Methods Cycle 1 – A retrospective audit was carried out to analyse the data collected from PHE forms returned between January 2010 and December 2015. Significant exposures were documented on PHE paper forms which were analysed against the above standards
Cycle 2 – A prospective audit of data between December 2015 and December 2016 was carried out. Each case was allocated to a clinician who was responsible for reviewing results and completing the forms at 0, 6 and 24 weeks. This data was collected and entered electronically on forms for submission by email
Result Cycle 1– 26 employees had been reported to SigOcc as having had a significant exposure to a BBV detected source. Follow up was completed in 80%
Cycle 2– 21 employees had been reported to OHS as having has a significant exposure to a BBV detected source (December 2015 – 16). On review of these exposures, 86% (18) were reported to SigOcc as data indicated a very low risk exposure in 3 cases. Follow up was 100% in cycle 2
Discussion HIV exposure in cycle 1 of the audit was higher than reported in the Eye of the Needle report at 54%. In cycle 2 the rate was 33%, similar to published studies. There were 14 exposures to HIV reported to SigOcc in the North East in 2014–15. For HIV infection standard reporting levels were based on HIV antibody detection. HIV PCR levels were not always reported (54% had documented viral loads or CD4 counts). Sig Occ recommends referral of all exposures to HIV antibody detected body fluids. This may need review given new treatments and viral suppression.

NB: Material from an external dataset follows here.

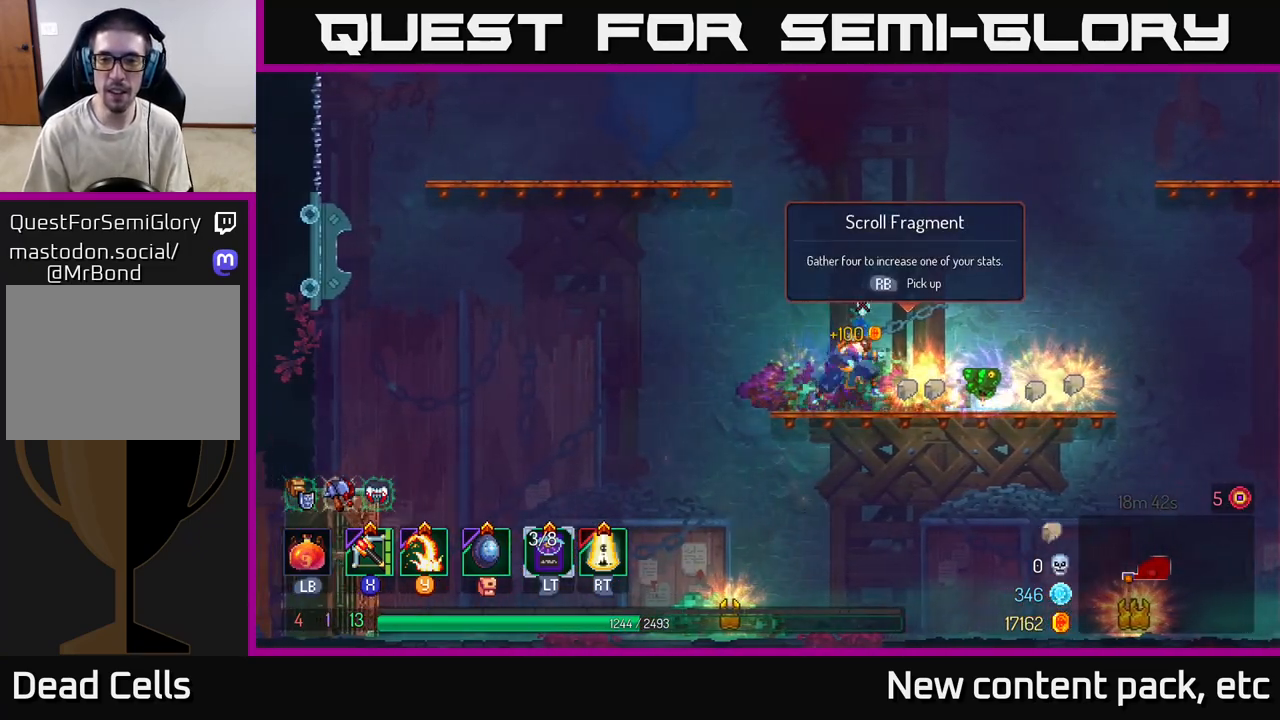
{"buttons": ["R1"], "left_stick": "center", "right_stick": "center", "events": [[83, "left_stick", "center"], [117, "R1", "down"], [183, "R1", "up"], [417, "left_stick", "right"], [483, "left_stick", "center"], [500, "R1", "down"]]}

Hepatitis C exposure in cycle 1 of the audit was 34%, increasing to 48% in cycle 2, similar to reported rates. There were 18 reported exposures to Hepatitis C to SigOcc in the North East in 2014– 5 (51%). Hepatitis C PCR was documented in 67% of cases in cycle 1. SigOcc recommend referral of all hepatitis C antibody detected exposure, however this may require review given viral suppression treatment.
Hepatitis B exposures were 8% in cycle 1% and 19% in cycle 2. There were 5 reported cases to SigOcc in the North East in 2014 – 15. Hepatitis B testing appears to be more complete with hepatitis B surface antigen levels and viral DNA level available in known exposure cases.